If his name sounds familiar, it is probably due to Davisson’s sterling work over the past few years translating the weird and wonderful tales of Japan’s favourite yokai (spirit, goblin or otherwise fantastical being), Kitaro, the creation of the late Shigeru Mizuki (1922-2015), as well as the same author’s 3-part wartime magnum opus, Showa: A History of Japan. Davisson’s own fascination with the Japanese paranormal sprang from his realisation that his birthday on 15th August coincided with the country’s Festival of the Dead, Obon (not to mention the date of Japan’s surrender in 1945) – a time when the boundaries between this world and the next are at their weakest and in which the telling of chilling tales traditionally brought relief from the heat and humidity of the country’s stifling summers. Then, there was the much later haunting experience, as detailed in the book’s foreword, from when he lived in a gloomy apartment in the suburbs of Osaka with a suspiciously low rent…
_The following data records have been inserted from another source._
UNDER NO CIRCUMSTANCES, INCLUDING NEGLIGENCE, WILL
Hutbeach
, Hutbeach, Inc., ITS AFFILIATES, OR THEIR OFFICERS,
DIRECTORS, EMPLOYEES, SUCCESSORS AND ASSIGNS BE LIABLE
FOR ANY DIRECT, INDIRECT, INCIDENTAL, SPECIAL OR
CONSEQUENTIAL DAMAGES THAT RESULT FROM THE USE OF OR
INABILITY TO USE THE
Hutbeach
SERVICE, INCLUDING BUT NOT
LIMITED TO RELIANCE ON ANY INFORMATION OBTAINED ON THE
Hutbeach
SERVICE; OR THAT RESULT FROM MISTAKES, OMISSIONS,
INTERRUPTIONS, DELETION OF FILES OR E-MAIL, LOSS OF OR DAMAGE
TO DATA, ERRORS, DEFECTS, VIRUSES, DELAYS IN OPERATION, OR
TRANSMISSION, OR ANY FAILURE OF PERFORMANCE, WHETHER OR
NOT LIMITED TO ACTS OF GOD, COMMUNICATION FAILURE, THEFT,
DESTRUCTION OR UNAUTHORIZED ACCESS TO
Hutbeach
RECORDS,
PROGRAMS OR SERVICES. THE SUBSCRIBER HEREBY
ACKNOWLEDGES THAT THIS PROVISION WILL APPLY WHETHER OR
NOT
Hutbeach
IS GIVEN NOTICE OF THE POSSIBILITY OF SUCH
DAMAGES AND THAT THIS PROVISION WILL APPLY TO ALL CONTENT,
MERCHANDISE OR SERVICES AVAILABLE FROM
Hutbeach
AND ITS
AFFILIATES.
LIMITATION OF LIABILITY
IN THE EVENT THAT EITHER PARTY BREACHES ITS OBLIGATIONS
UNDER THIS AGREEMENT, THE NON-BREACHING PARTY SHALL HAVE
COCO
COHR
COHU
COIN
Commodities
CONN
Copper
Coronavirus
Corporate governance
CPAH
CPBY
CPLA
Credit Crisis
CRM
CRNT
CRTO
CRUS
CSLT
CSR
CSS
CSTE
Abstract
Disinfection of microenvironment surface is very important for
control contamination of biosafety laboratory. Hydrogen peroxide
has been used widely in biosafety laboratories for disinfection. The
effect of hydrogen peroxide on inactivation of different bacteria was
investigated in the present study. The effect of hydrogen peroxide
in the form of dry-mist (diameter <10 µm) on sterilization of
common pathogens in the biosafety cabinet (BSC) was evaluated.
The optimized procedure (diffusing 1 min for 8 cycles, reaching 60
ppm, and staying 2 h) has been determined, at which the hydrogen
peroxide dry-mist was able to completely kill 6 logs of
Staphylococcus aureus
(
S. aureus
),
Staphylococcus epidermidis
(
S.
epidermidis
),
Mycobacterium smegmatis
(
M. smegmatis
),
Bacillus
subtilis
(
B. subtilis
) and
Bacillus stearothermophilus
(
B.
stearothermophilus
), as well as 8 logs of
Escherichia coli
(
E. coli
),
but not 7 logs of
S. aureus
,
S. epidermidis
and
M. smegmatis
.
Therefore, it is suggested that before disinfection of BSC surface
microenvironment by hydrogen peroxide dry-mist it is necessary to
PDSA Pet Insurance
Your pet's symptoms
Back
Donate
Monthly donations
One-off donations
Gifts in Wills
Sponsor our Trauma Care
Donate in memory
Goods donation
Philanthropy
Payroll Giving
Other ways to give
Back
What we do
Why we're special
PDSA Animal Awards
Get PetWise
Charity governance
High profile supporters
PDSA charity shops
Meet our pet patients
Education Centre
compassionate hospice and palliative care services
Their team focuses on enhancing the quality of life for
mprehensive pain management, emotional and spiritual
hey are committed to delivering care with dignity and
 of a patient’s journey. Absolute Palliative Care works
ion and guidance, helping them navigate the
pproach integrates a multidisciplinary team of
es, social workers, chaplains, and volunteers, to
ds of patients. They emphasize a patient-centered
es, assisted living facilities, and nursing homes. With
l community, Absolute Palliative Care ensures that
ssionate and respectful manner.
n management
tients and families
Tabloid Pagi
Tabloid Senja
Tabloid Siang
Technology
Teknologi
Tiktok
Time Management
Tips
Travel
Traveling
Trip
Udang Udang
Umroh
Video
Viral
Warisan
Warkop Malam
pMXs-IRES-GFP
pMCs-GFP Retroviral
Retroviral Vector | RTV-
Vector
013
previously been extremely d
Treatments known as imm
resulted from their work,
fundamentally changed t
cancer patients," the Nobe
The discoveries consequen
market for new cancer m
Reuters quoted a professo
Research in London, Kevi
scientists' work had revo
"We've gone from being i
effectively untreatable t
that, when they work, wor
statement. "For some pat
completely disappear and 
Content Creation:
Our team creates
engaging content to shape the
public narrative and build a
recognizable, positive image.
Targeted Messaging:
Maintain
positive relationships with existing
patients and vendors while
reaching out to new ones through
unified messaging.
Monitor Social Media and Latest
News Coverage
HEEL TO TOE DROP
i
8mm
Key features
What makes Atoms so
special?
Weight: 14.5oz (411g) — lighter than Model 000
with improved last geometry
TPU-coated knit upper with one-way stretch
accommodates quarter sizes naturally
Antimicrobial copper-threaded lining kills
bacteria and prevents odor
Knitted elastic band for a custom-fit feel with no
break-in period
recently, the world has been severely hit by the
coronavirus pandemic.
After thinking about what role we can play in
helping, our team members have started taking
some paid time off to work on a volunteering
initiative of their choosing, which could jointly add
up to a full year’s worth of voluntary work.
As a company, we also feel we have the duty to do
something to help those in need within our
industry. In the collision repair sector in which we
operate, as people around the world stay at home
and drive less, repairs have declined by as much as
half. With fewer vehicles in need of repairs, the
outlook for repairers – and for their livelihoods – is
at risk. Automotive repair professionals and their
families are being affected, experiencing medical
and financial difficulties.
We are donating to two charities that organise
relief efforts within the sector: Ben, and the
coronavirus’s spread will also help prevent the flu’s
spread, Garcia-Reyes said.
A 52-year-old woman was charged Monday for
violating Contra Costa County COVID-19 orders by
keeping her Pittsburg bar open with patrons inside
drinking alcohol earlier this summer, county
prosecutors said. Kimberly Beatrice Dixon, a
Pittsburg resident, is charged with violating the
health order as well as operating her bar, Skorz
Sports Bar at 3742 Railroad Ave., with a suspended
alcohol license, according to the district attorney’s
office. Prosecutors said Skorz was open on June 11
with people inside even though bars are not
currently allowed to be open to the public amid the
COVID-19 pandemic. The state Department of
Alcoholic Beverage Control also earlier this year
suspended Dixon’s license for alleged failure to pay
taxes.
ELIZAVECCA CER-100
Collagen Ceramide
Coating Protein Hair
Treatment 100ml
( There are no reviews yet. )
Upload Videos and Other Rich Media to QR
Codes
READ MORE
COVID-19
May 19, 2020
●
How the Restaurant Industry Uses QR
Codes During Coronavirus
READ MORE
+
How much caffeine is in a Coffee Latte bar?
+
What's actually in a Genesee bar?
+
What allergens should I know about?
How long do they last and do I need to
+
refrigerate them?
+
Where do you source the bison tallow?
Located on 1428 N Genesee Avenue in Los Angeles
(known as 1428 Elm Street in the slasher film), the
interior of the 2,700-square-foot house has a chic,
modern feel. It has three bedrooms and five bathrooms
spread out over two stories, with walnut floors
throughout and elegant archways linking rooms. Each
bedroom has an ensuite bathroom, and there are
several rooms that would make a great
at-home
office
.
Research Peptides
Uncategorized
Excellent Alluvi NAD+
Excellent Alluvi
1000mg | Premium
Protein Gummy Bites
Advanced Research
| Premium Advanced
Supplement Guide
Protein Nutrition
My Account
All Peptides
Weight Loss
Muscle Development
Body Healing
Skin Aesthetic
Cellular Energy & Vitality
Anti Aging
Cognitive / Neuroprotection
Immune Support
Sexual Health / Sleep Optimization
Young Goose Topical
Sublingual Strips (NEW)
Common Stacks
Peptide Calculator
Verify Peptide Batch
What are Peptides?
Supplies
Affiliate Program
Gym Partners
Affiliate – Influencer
The Japanese language sports umpteen different words to describe spiritual phenomena and concepts – obake, bakemono, mononoke, ikiryo, jibakurei, bourei, the aforementioned yokai and the transliterated form of the English gosuto are but a few, the nuances of many of them explained in the glossary. As Davisson explains, to translate yurei directly as “ghost” (or even more literally from its composite characters meaning “dim spirit”) ignores the cultural specifics that have given form to the modern-day understanding of the word, in much the same way that describing a leprechaun simply as an “Irish fairy” gives little idea of the role it plays in the contemporary Western imagination.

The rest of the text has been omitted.